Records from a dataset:
=== Begin Enclosure ===

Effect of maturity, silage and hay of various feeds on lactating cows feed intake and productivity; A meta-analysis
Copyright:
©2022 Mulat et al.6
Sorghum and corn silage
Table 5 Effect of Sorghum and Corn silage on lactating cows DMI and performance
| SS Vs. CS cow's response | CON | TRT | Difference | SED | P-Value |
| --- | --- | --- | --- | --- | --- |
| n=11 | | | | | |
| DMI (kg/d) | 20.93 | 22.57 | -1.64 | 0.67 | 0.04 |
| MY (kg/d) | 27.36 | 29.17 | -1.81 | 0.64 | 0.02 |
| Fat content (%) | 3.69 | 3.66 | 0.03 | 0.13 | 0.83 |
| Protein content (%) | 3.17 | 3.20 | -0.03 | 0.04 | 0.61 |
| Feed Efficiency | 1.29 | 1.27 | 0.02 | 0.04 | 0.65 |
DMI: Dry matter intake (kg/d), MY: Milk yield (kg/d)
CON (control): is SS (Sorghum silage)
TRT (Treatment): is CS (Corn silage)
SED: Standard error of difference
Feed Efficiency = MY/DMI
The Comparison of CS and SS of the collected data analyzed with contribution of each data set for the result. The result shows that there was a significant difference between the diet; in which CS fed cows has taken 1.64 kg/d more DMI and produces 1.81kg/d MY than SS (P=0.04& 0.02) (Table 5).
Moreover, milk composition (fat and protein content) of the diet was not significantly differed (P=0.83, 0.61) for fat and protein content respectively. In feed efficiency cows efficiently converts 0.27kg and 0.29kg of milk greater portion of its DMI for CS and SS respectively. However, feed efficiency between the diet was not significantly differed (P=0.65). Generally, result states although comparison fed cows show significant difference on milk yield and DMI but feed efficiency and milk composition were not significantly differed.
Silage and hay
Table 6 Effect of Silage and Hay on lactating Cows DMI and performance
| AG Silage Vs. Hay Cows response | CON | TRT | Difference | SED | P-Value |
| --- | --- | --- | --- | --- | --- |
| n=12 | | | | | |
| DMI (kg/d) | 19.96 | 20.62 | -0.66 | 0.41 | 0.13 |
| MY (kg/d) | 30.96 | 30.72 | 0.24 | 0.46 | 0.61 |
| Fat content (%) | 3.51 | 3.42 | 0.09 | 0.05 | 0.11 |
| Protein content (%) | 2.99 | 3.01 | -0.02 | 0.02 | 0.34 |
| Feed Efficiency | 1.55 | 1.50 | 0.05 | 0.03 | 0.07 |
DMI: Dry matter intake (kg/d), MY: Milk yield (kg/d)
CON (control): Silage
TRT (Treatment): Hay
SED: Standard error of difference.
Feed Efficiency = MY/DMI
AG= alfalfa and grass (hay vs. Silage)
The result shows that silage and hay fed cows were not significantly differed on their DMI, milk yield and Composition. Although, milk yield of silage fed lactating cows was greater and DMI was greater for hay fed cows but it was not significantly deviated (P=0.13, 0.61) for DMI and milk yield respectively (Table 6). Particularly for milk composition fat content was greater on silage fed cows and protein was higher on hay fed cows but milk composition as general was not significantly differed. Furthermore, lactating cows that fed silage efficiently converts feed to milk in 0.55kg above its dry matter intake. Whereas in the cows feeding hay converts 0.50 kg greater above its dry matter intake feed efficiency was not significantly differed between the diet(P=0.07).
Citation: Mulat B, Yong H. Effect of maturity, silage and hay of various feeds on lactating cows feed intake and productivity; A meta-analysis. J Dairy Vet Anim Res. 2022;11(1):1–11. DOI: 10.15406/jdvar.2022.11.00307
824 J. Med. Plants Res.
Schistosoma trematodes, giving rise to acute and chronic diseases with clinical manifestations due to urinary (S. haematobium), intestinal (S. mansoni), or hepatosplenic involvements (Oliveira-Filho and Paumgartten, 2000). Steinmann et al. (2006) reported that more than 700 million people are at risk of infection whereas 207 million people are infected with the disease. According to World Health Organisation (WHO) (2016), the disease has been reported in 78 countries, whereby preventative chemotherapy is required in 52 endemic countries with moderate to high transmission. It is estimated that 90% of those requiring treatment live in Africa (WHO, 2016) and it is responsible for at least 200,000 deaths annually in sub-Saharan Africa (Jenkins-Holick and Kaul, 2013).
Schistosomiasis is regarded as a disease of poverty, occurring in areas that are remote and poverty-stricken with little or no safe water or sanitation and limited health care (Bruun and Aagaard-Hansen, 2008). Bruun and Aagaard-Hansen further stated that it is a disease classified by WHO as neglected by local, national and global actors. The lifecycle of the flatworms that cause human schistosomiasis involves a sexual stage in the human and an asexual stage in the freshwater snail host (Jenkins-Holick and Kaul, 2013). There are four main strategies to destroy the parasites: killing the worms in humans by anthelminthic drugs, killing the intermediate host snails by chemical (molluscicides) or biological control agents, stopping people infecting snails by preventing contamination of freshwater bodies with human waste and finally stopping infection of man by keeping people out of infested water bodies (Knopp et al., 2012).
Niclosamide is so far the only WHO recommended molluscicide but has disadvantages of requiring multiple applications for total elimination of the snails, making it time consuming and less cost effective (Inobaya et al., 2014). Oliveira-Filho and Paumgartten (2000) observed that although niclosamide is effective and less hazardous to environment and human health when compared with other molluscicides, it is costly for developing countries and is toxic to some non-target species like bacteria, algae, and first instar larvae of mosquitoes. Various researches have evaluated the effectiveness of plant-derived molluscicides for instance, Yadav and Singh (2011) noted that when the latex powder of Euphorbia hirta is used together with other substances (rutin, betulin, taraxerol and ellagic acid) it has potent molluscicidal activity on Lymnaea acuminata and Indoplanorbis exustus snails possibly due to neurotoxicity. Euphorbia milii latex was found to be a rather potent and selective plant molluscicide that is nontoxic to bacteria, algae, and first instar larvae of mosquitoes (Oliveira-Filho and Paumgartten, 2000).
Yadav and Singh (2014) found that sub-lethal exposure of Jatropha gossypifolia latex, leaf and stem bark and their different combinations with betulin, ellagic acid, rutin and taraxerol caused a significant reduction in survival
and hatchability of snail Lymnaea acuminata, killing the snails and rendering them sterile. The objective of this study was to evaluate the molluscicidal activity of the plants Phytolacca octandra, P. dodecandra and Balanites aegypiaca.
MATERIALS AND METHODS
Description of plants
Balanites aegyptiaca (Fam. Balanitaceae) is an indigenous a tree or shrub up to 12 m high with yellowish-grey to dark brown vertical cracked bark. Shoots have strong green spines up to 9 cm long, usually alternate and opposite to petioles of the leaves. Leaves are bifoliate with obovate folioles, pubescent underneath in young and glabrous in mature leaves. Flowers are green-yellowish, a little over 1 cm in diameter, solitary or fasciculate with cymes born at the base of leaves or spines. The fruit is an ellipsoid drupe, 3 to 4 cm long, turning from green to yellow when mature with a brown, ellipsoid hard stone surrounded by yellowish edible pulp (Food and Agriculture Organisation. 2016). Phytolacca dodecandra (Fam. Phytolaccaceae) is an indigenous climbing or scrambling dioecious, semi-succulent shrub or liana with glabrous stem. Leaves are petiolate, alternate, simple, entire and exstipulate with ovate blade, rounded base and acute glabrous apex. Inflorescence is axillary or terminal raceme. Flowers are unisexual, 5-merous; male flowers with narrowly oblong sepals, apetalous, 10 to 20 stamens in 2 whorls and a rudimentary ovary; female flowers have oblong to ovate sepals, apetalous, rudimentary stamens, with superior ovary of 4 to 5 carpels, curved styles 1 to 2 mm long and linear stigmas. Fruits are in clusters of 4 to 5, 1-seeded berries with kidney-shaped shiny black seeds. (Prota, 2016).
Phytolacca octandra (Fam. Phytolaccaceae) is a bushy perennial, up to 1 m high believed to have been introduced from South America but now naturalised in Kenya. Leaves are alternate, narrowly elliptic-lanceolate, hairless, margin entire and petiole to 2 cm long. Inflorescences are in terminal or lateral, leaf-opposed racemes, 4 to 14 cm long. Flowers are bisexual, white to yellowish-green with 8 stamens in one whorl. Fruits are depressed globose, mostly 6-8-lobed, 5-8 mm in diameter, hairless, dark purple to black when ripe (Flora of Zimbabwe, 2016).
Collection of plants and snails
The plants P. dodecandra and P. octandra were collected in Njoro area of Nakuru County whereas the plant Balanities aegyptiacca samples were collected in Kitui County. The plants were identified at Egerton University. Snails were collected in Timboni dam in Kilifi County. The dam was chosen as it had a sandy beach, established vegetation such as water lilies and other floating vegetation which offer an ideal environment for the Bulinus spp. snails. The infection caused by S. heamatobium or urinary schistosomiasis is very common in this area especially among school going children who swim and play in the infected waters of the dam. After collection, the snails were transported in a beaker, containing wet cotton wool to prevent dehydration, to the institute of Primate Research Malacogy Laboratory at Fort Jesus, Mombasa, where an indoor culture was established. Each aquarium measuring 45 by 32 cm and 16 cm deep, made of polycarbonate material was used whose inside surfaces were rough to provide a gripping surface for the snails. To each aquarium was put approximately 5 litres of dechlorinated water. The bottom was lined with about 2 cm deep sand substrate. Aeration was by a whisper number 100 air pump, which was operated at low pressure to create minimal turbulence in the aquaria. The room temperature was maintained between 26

=== End Enclosure ===

What you should do:
The answer is the run of lines above from the line containing "SED: Standard error of difference." through the line containing "The result shows that silage", copied exactly and alone.

Your solution:
SED: Standard error of difference.
Feed Efficiency = MY/DMI
AG= alfalfa and grass (hay vs. Silage)
The result shows that silage and hay fed cows were not significantly differed on their DMI, milk yield and Composition. Although, milk yield of silage fed lactating cows was greater and DMI was greater for hay fed cows but it was not significantly deviated (P=0.13, 0.61) for DMI and milk yield respectively (Table 6). Particularly for milk composition fat content was greater on silage fed cows and protein was higher on hay fed cows but milk composition as general was not significantly differed. Furthermore, lactating cows that fed silage efficiently converts feed to milk in 0.55kg above its dry matter intake. Whereas in the cows feeding hay converts 0.50 kg greater above its dry matter intake feed efficiency was not significantly differed between the diet(P=0.07).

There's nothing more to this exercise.